Healthy Sautéed Vegetables (Print-Friendly Recipe)

Fresh vegetables cooked quickly in oil with simple seasoning for a flavorful, nutritious side dish.

# Ingredients List:

→ Oils

01 - 2 tablespoons olive oil

→ Aromatics

02 - 2 cloves garlic, minced
03 - 1 small onion, thinly sliced

→ Vegetables

04 - 1 bell pepper, sliced
05 - 1 medium zucchini, sliced into half-moons
06 - 1 cup broccoli florets
07 - 1 medium carrot, julienned or thinly sliced
08 - ½ cup snap peas
09 - ½ cup mushrooms, sliced

→ Seasonings

10 - Salt, to taste
11 - Black pepper, to taste
12 - 1 teaspoon lemon juice (optional)
13 - 1 teaspoon balsamic vinegar or soy sauce (optional)

→ Optional Toppings

14 - Toasted nuts, seeds, fresh herbs, or grated Parmesan cheese

# How to Make It:

01 - Wash, peel as needed, and cut all vegetables into uniform pieces for even cooking.
02 - Place a skillet over medium-high heat and add the olive oil.
03 - Add minced garlic and thinly sliced onions; sauté for 1 to 2 minutes until fragrant.
04 - Add julienned carrots and broccoli florets; cook for 3 to 4 minutes, stirring frequently.
05 - Incorporate bell peppers, zucchini, mushrooms, and snap peas; sauté for an additional 4 to 5 minutes until crisp-tender.
06 - Season with salt, black pepper, and optional lemon juice or balsamic vinegar/soy sauce.

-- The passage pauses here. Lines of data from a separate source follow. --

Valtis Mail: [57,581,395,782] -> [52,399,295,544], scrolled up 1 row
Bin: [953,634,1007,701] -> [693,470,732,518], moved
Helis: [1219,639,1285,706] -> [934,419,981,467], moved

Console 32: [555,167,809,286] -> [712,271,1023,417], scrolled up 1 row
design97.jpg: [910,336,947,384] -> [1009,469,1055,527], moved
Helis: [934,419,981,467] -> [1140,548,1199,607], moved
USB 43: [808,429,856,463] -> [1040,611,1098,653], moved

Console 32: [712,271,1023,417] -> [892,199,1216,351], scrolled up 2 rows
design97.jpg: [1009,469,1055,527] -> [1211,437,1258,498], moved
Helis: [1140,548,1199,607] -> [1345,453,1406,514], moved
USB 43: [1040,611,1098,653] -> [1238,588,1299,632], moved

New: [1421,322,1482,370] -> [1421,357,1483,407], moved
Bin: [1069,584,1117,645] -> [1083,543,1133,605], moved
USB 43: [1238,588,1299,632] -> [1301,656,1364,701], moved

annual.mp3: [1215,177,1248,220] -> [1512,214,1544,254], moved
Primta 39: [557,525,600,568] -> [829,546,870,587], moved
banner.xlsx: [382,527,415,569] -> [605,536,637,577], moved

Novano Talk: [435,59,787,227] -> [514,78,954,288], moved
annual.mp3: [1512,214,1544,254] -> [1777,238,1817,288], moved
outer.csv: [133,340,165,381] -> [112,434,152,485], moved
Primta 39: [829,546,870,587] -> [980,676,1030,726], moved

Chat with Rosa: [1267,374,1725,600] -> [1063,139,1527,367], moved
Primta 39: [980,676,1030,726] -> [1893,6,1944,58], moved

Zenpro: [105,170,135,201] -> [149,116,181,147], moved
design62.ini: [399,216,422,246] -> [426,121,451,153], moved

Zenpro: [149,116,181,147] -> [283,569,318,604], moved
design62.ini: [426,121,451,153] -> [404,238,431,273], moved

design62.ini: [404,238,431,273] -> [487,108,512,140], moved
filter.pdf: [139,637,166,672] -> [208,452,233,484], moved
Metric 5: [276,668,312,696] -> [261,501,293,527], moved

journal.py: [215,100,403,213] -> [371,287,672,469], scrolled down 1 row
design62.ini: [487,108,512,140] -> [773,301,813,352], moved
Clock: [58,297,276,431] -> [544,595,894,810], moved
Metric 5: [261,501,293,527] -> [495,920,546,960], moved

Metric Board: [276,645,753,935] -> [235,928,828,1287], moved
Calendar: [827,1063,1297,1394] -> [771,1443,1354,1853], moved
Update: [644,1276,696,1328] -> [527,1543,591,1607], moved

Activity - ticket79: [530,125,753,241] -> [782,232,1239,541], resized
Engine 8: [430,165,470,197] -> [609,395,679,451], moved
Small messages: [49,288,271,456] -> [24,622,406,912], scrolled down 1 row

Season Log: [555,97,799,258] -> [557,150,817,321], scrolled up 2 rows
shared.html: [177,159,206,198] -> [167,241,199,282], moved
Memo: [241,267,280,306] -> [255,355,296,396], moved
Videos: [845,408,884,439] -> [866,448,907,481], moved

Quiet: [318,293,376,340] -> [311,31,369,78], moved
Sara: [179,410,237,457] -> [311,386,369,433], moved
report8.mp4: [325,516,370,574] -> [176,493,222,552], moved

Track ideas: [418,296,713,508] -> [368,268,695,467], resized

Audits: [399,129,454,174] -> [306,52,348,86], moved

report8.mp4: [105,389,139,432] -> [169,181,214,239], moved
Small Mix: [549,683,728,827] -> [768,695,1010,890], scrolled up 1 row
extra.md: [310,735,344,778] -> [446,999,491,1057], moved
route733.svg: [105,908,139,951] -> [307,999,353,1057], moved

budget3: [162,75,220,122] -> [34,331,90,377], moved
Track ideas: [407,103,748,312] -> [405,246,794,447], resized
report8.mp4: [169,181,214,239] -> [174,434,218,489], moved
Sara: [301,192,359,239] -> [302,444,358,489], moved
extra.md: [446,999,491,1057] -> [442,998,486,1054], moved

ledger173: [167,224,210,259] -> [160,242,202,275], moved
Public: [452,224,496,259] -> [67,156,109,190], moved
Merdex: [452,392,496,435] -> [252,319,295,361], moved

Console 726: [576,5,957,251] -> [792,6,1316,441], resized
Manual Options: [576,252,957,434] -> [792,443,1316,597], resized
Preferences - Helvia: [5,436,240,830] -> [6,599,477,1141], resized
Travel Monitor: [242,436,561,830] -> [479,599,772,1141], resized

Toss to combine evenly.
07 - Garnish with optional toasted nuts, seeds, fresh herbs, or grated Parmesan and serve immediately to maintain texture.

# Extra Information:

01 - Avoid overcrowding the pan to ensure vegetables sauté properly; cook in batches if necessary.
02 - Vegetables can be chopped in advance and sautéed just before serving for convenience.
03 - Leftovers store well refrigerated up to 3–4 days; reheat briefly in a skillet to preserve crispness.
04 - To enhance flavor, consider adding fresh herbs, citrus zest, or nutritional yeast.